*** Supplied data ***

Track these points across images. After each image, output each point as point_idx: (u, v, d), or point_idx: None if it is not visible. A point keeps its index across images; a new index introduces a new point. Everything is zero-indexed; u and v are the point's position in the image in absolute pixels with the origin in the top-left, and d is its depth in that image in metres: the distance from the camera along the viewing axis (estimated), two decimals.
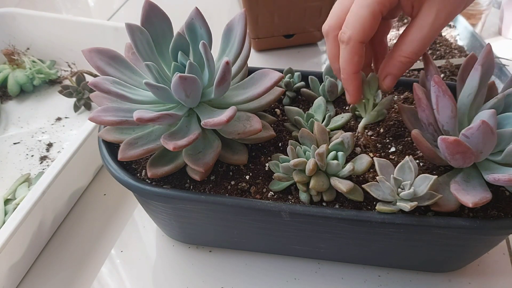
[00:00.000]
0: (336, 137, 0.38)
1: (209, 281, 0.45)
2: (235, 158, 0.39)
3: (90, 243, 0.49)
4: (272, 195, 0.38)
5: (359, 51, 0.35)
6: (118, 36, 0.67)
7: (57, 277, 0.46)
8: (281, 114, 0.46)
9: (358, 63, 0.35)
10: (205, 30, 0.37)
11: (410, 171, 0.35)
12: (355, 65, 0.35)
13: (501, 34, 0.83)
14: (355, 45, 0.34)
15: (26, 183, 0.53)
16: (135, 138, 0.38)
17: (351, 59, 0.35)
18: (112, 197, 0.54)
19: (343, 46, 0.35)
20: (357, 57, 0.35)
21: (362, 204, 0.37)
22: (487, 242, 0.39)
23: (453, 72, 0.60)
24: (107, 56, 0.38)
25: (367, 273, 0.45)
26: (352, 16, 0.34)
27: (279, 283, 0.45)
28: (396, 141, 0.42)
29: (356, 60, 0.35)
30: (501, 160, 0.34)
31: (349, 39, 0.34)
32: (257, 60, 0.77)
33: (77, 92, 0.65)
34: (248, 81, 0.40)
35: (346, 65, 0.36)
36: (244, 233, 0.43)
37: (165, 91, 0.35)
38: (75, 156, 0.49)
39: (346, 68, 0.36)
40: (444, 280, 0.44)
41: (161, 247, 0.48)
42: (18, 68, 0.69)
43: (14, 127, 0.64)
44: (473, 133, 0.31)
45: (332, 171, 0.36)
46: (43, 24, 0.71)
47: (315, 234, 0.40)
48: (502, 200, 0.37)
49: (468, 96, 0.36)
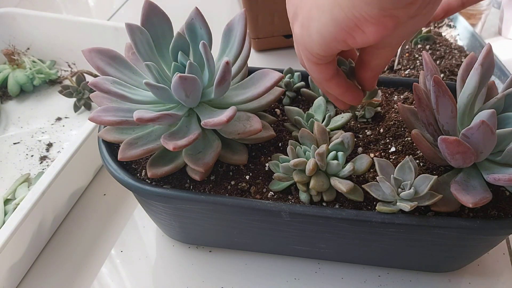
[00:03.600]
0: (336, 137, 0.38)
1: (209, 281, 0.45)
2: (235, 158, 0.39)
3: (90, 243, 0.49)
4: (272, 195, 0.38)
5: (334, 82, 0.34)
6: (118, 36, 0.67)
7: (57, 277, 0.46)
8: (281, 114, 0.46)
9: (339, 87, 0.35)
10: (205, 30, 0.37)
11: (410, 171, 0.35)
12: (337, 89, 0.35)
13: (501, 34, 0.83)
14: (325, 83, 0.34)
15: (26, 183, 0.53)
16: (135, 138, 0.38)
17: (334, 92, 0.35)
18: (112, 197, 0.54)
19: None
20: (336, 87, 0.34)
21: (362, 204, 0.37)
22: (487, 242, 0.39)
23: (453, 72, 0.60)
24: (107, 56, 0.38)
25: (367, 273, 0.45)
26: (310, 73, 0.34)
27: (279, 283, 0.45)
28: (396, 141, 0.42)
29: (336, 90, 0.35)
30: (501, 160, 0.34)
31: (316, 82, 0.35)
32: (257, 60, 0.77)
33: (77, 92, 0.65)
34: (248, 81, 0.40)
35: (338, 95, 0.35)
36: (244, 233, 0.43)
37: (165, 91, 0.35)
38: (75, 156, 0.49)
39: (340, 95, 0.35)
40: (444, 280, 0.44)
41: (161, 247, 0.48)
42: (18, 68, 0.69)
43: (14, 127, 0.64)
44: (473, 133, 0.31)
45: (332, 171, 0.36)
46: (43, 24, 0.71)
47: (315, 234, 0.40)
48: (502, 200, 0.37)
49: (468, 96, 0.36)
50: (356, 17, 0.24)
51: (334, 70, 0.33)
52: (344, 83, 0.34)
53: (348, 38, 0.26)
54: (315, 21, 0.27)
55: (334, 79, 0.33)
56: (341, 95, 0.34)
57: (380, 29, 0.25)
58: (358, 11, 0.24)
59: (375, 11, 0.24)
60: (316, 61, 0.31)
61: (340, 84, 0.34)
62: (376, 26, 0.24)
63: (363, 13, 0.24)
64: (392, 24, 0.24)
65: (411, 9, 0.24)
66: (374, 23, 0.24)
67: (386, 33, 0.25)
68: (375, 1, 0.23)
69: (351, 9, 0.24)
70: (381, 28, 0.24)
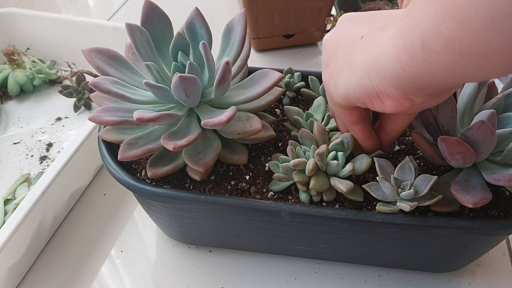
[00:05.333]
0: (336, 137, 0.38)
1: (209, 281, 0.45)
2: (235, 158, 0.39)
3: (90, 243, 0.49)
4: (272, 195, 0.38)
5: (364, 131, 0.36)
6: (118, 36, 0.67)
7: (57, 277, 0.46)
8: (281, 114, 0.46)
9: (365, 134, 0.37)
10: (205, 30, 0.37)
11: (410, 171, 0.35)
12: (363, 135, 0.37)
13: None
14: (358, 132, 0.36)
15: (26, 183, 0.53)
16: (135, 138, 0.38)
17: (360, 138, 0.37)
18: (112, 197, 0.54)
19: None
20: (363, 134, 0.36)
21: (362, 204, 0.37)
22: (487, 242, 0.39)
23: None
24: (107, 56, 0.38)
25: (367, 273, 0.45)
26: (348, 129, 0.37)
27: (279, 283, 0.45)
28: (399, 140, 0.42)
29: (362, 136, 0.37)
30: (501, 160, 0.34)
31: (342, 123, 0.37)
32: (257, 60, 0.77)
33: (77, 92, 0.65)
34: (248, 81, 0.40)
35: (362, 141, 0.37)
36: (244, 233, 0.43)
37: (165, 91, 0.35)
38: (75, 156, 0.49)
39: (361, 140, 0.37)
40: (444, 280, 0.44)
41: (161, 247, 0.48)
42: (18, 68, 0.69)
43: (14, 127, 0.64)
44: (473, 133, 0.31)
45: (332, 171, 0.36)
46: (43, 24, 0.71)
47: (315, 234, 0.40)
48: (502, 200, 0.37)
49: (468, 96, 0.36)
50: (380, 90, 0.28)
51: (359, 116, 0.35)
52: (367, 130, 0.36)
53: (368, 102, 0.29)
54: (344, 78, 0.31)
55: (359, 124, 0.35)
56: (362, 140, 0.37)
57: (397, 105, 0.28)
58: (383, 87, 0.27)
59: (397, 92, 0.27)
60: (339, 106, 0.34)
61: (364, 131, 0.36)
62: (394, 103, 0.28)
63: (387, 90, 0.27)
64: (408, 104, 0.28)
65: (427, 98, 0.28)
66: (393, 100, 0.28)
67: (401, 110, 0.28)
68: (399, 87, 0.26)
69: (378, 84, 0.27)
70: (398, 105, 0.28)
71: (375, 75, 0.27)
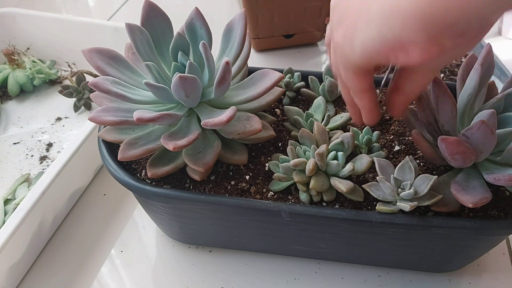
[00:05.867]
0: (336, 137, 0.38)
1: (209, 281, 0.45)
2: (235, 158, 0.39)
3: (90, 243, 0.49)
4: (272, 195, 0.38)
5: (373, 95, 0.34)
6: (118, 36, 0.67)
7: (57, 277, 0.46)
8: (281, 114, 0.46)
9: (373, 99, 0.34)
10: (205, 30, 0.37)
11: (410, 171, 0.35)
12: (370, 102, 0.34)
13: (501, 34, 0.83)
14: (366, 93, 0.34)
15: (26, 183, 0.53)
16: (135, 138, 0.38)
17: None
18: (112, 197, 0.54)
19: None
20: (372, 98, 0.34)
21: (362, 204, 0.37)
22: (487, 242, 0.39)
23: (453, 72, 0.60)
24: (107, 56, 0.38)
25: (367, 273, 0.45)
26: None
27: (279, 283, 0.45)
28: (399, 140, 0.42)
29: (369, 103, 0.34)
30: (501, 160, 0.34)
31: (352, 92, 0.34)
32: (257, 60, 0.77)
33: (77, 92, 0.65)
34: (248, 81, 0.40)
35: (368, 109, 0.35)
36: (244, 233, 0.43)
37: (165, 91, 0.35)
38: (75, 156, 0.49)
39: (368, 109, 0.35)
40: (444, 280, 0.44)
41: (161, 247, 0.48)
42: (18, 68, 0.69)
43: (14, 127, 0.64)
44: (473, 133, 0.31)
45: (332, 171, 0.36)
46: (43, 24, 0.71)
47: (315, 234, 0.40)
48: (502, 200, 0.37)
49: (468, 96, 0.36)
50: (403, 38, 0.24)
51: (371, 83, 0.33)
52: (375, 99, 0.34)
53: (391, 55, 0.26)
54: (361, 33, 0.27)
55: (369, 92, 0.33)
56: (369, 110, 0.34)
57: (424, 54, 0.25)
58: (407, 34, 0.24)
59: (423, 36, 0.24)
60: (354, 71, 0.31)
61: (372, 99, 0.34)
62: (421, 51, 0.25)
63: (411, 37, 0.24)
64: (436, 51, 0.24)
65: (459, 40, 0.24)
66: (420, 48, 0.24)
67: (428, 59, 0.25)
68: (425, 29, 0.23)
69: (400, 31, 0.24)
70: (425, 53, 0.25)
71: (395, 21, 0.24)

*** End of Supplied data ***

#### What to do
Copy out, exactly and alone, the lines of the entries above between the ones holding "56: (341, 95, 0.34)" and "70: (381, 28, 0.24)", inclusive.

#### Response for this exercise
56: (341, 95, 0.34)
57: (380, 29, 0.25)
58: (358, 11, 0.24)
59: (375, 11, 0.24)
60: (316, 61, 0.31)
61: (340, 84, 0.34)
62: (376, 26, 0.24)
63: (363, 13, 0.24)
64: (392, 24, 0.24)
65: (411, 9, 0.24)
66: (374, 23, 0.24)
67: (386, 33, 0.25)
68: (375, 1, 0.23)
69: (351, 9, 0.24)
70: (381, 28, 0.24)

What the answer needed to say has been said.